Deuses, túmulos e sábios
Melhoramentos
Antes, muito antes que o cinema resolvesse glorificar e elevar a status de herói popular um simples professor de arqueologia que se transfigurava em charmoso aventureiro em busca de relíquias pelo mundo, armado somente de chicote e chapéu, tornando-o um ícone da cultura pop do século xx, uma obra percorria o mundo, emocionando e eletrizando a imaginação. Os locais eram desertos de areia, subterrâneos escondidos, ou simples e prosaicos gabinetes de trabalho de intelectuais submersos em livros. Os ‘heróis’ eram professores universitários, lingüistas, gênios teóricos, ou pesquisadores de bibliotecas; quanto muito, um ou outro aventureiro desgarrado. As ‘aventuras’ eram longos e tediosos dias de escavações dedicados a identificar e separar vasos, colunas de paredes, ou limpar a areia dos sapatos. O enredo? Simplesmente, a história da humanidade.
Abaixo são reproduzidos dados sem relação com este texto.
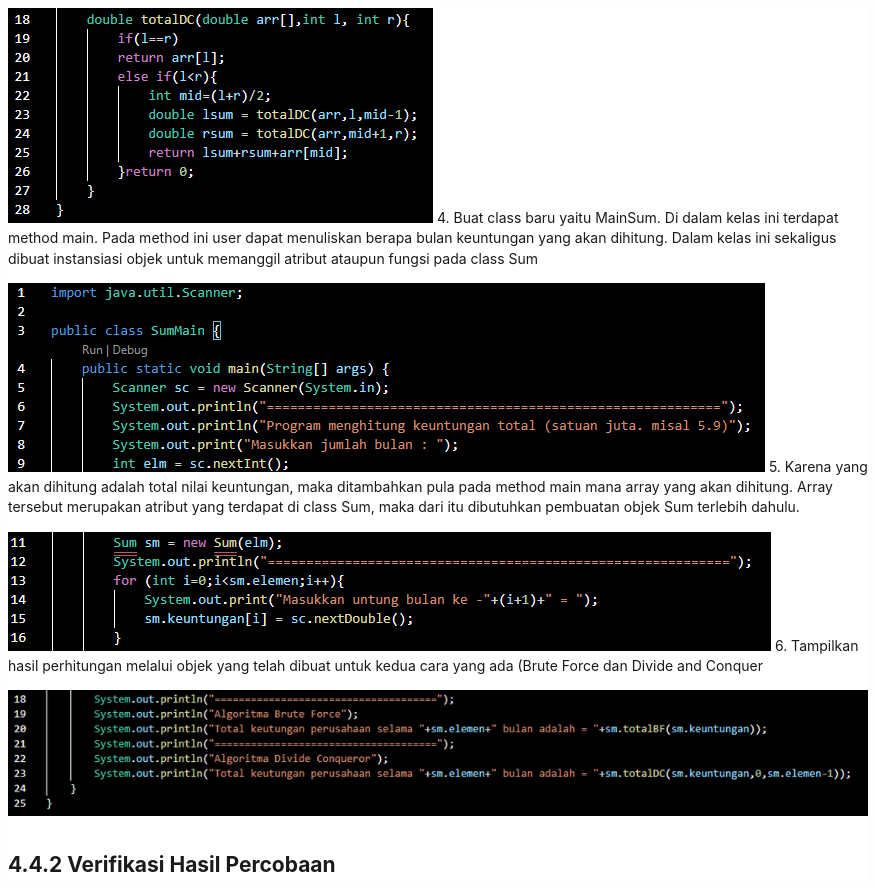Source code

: <img src="J4 - 4.4.1 (3).PNG"> 
4. Buat class baru yaitu MainSum. Di dalam kelas ini terdapat method main. Pada method ini user dapat menuliskan berapa bulan keuntungan yang akan dihitung. Dalam kelas ini sekaligus dibuat instansiasi objek untuk memanggil atribut ataupun fungsi pada class Sum <p>
<img src="J4 - 4.4.1 (4).PNG"> 
5. Karena yang akan dihitung adalah total nilai keuntungan, maka ditambahkan pula pada method main mana array yang akan dihitung. Array tersebut merupakan atribut yang terdapat di class Sum, maka dari itu dibutuhkan pembuatan objek Sum terlebih dahulu. <p>
<img src="J4 - 4.4.1 (5).PNG">
6. Tampilkan hasil perhitungan melalui objek yang telah dibuat untuk kedua cara yang ada (Brute Force dan Divide and Conquer <p>
<img src="J4 - 4.4.1 (6).PNG">

## 4.4.2 Verifikasi Hasil Percobaan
C. W. Ceram foi o responsável para que a arqueologia fosse vista como tão emocionante e empolgante quanto um romance de espionagem ou qualquer filme de Indiana Jones. É um verdadeiro mérito de escritor, já que o próprio autor não era cientista. Era seu propósito apresentar esta história para todas as pessoas, leigos e estudiosos também, mas que tivesse todo o embasamento autêntico. Isto é, não queria que a literatura alterasse fatos, que se inventasse dados ou eventos, para proporcionar maior efeito na leitura. Ele foi atrás de fatos, pois acreditava que eles eram mais do que suficientes para impactar.
O seu livro é a prova cabal de que isso é possível. Lembro das noites passadas em claro, um garoto urbano de cidade grande, com a respiração suspensa e a ansiedade batendo no coração enquanto esperava a conclusão de sábio francês em sua tentativa de decifrar a linguagem de uma pedra com antigas, e aparentemente indecifráveis, inscrições. Participamos da mesma ânsia de Champollion que, quando garoto aos 13 anos, era um prodígio que já aprendia árabe, siríaco, caldaico, coopta, e aos dezoito, persa e sânscrito, e para descansar, se distraia com uma gramática chinesa (... ), só para poder comprovar que o chinês antigo tinha ligação com o árabe antigo. Sua meta, assim como a de tantos outros estudiosos, era conseguir ler o que dizia a Pedra de Roseta. Pois a pedra enganava. Tinha o “tamanho de um tampo de mesa, de basalto negro, com granulação fina, muito dura. Era polida de um lado. Apresentava três inscrições, em parte gastas e apagadas pela fricção da areia que repousara sobre ela durante dois milênios. Dessas três inscrições, a primeira, com quatorze linhas, era hieroglífica, a segunda, com vinte e duas linhas, demótica, e a terceira, com cinqüenta e quatro linhas, grega. Grega! Legível! Compreensível!”. No entanto, por mais que batalhassem, ninguém conseguia fazer corresponder as frases de grego com as frases correspondentes. Champollion foi a pessoa, aquele que conhecia o Egito tão bem quanto um habitante do local, mas sem sair do seu gabinete!
Ou então sonhamos o mesmo sonho de Schliemann que vai atrás de uma mítica Tróia, em uma época quando se acreditava que esta cidade era somente uma lenda, ou uma história bonita contada por Homero. Pois guiado unicamente pelo texto do Homero!, ele descobre não uma Tróia, mas sete!, pois foram sendo construídas uma encima da outra ao longo dos séculos (e, mais tarde, foram descobertas mais duas). A Tróia mais famosa, aquela destruída pelos gregos com o truque do cavalo de madeira, era a segunda ou terceira.
Ou então sentimos o mesmo fascínio e emoção ao abrir a tumba de Tutancamon! Ou ao descobrir o tesouro de Montezuma.
São muitas histórias, muitos os heróis, ardorosamente contadas por Ceram.
Traduzido para vinte e seis idiomas, “Deuses, túmulos e sábios” merece ser lido e relido, e fazer parte da biblioteca de qualquer amante das letras e de aventuras.
Claudinei Vieira - Desconcertos
2 Comments:
Li qdo ainda garota. E o livro me fez sonhar em ser arqueóloga. Uma paixão! Vi hoje que essa edição da Melhoramentos é a 21 !!
Valeu, Claudinei!
beijão.
Pra que repetir tudo outra vez? Subscrevo o que disse a Vera.